New York Mayor Michael Bloomberg has faded into the background, and his predecessor - Rudy Giuliani - was met with a thunderous applause that eclipsed all others. Giuliani (characteristically) went right after Kerry, calling him a flip-flopper and ill-equipped to be commander-in-chief.

Noon:
Lunch with the Iowa delegation, which was kind enough to invite me to one of their affairs at the Sheraton Hotel. Like most Republicans in this town, they are feeling pretty cheery.
I know that this has been a close race up until now, and I still think the election will be a squeaker, but I am reminded that in 1996 and 1984, the races were pretty close heading into the convention of the party of the sitting president. In each case, the president ran away with the election by shining at the convention.

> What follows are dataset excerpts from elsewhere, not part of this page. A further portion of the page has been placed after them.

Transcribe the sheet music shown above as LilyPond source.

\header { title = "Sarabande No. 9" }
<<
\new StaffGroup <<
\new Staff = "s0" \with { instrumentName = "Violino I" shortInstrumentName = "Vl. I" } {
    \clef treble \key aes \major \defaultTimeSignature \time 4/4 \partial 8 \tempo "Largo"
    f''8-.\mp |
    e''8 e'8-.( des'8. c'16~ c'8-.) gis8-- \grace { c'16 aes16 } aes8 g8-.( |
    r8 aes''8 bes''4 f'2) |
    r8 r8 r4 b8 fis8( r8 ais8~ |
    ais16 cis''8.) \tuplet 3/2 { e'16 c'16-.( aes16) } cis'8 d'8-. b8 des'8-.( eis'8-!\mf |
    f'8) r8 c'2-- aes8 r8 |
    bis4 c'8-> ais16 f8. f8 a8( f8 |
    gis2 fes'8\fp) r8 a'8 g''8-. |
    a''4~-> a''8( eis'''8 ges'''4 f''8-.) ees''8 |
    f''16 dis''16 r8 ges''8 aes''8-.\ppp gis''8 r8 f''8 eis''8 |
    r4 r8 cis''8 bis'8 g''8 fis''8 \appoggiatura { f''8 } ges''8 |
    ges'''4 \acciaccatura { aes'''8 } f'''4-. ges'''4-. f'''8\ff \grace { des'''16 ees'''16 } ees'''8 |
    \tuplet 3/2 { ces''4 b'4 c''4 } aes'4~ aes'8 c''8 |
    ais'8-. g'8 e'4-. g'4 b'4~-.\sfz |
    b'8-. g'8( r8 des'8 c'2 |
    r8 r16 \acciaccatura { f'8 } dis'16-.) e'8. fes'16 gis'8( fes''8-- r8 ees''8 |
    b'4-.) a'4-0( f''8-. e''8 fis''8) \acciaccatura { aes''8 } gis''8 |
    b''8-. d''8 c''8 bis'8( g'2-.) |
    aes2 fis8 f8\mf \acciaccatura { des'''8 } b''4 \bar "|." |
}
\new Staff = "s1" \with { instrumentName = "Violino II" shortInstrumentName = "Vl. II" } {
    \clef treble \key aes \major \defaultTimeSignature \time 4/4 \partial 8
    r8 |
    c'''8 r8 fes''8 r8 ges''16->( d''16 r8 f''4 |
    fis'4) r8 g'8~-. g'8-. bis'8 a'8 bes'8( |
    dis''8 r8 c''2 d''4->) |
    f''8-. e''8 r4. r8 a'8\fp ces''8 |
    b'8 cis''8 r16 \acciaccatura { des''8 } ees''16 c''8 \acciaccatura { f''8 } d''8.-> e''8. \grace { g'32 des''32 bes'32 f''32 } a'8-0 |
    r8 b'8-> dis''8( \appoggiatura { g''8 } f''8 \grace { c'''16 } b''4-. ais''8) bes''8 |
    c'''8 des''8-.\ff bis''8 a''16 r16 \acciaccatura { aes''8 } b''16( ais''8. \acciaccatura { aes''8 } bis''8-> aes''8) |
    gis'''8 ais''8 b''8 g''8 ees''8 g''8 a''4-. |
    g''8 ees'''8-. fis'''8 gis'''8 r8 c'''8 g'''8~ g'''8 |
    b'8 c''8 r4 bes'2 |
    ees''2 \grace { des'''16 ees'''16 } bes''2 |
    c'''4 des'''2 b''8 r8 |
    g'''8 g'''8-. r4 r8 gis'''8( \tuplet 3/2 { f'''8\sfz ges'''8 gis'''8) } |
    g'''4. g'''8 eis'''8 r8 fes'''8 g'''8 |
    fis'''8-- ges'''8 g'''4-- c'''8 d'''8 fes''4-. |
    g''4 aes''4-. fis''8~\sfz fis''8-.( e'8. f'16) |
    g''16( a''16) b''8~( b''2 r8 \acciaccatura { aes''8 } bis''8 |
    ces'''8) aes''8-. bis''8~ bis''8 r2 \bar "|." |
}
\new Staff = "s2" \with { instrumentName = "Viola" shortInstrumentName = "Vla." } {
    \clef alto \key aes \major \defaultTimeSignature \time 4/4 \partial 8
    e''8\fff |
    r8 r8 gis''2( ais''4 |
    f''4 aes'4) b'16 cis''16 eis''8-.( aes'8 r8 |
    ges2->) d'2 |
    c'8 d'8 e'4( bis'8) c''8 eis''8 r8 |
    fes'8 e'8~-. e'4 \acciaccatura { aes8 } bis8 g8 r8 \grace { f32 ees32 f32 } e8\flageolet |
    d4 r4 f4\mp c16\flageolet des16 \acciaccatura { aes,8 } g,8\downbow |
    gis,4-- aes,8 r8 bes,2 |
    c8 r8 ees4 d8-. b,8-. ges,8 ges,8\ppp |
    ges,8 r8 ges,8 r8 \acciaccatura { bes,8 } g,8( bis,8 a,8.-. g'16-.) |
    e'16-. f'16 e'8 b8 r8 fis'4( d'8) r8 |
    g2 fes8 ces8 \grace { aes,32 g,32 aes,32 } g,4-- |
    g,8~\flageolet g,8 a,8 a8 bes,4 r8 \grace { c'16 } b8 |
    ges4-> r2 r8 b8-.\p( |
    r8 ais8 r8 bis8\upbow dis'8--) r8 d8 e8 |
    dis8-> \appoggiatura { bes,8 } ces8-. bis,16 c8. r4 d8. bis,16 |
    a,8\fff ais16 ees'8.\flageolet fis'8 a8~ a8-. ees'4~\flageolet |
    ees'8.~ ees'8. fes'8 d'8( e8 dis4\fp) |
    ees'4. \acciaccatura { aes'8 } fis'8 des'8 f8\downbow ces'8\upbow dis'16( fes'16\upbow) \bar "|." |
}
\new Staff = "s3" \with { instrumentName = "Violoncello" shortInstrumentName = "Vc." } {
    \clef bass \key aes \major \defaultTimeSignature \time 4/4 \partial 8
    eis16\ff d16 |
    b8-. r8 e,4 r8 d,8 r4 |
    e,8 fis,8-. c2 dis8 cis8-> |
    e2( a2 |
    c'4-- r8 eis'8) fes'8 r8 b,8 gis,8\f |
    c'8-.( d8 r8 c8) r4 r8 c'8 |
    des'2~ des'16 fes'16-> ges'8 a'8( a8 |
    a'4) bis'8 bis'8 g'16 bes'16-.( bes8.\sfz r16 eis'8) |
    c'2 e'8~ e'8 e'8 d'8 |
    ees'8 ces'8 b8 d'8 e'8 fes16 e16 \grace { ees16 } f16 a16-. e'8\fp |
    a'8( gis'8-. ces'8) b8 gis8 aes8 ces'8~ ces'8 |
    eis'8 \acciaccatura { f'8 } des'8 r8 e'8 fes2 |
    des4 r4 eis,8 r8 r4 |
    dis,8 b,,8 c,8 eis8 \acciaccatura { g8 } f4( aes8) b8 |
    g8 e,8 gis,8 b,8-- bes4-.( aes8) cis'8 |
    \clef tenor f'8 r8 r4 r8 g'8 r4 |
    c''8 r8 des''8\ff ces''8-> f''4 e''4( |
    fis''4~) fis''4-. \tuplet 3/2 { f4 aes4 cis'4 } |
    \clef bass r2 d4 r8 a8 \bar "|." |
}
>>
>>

I feel like President Bush has a pretty good story to tell here:
* National security - clearly, this is a Republican strength, and in this city there's a strong feeling that Bush will knock this issue out of the park come Thursday's speech.
* The economy - the US has had the fastest GDP growth over the last four years of any G7 nation. The unemployment rate is 5.5 percent, which is almost exactly where it was when Bill Clinton was re-elected in 1996 - and at that time, the press was calling it the "strongest economy we've had in three decades." Bush has the lowest misery index (inflation plus unemployment) of any president since LBJ. So Bush's record on the economy is actually very good - which is amazing, considering the shocks it has undergone: a popping of the stock market bubble, the terrorist attacks, and the corporate accounting scandals that sunk Enron, Worldcom, Nextel, and others

10 pm: Off to the Garden, to catch some of the speeches. So here I stand, after an absence of about a year, in the midst of my old digs once more - in the midst of a bustle and turmoil , to which lunchtime in the Tower of Babel was foolishness.

I don't have a pass to get in, so I just stand outside to soak up the atmosphere. From morning till night, these streets have been crowded to suffocation with citizens, and police officers, and fire companies. The air is filled with music, and I wonder where such multitudes of people could have come from.

Aman Verjee is Director for Strategic Planning of a Silicon Valley Company and is the Editor of Thank You, President Bush, which is on sale now.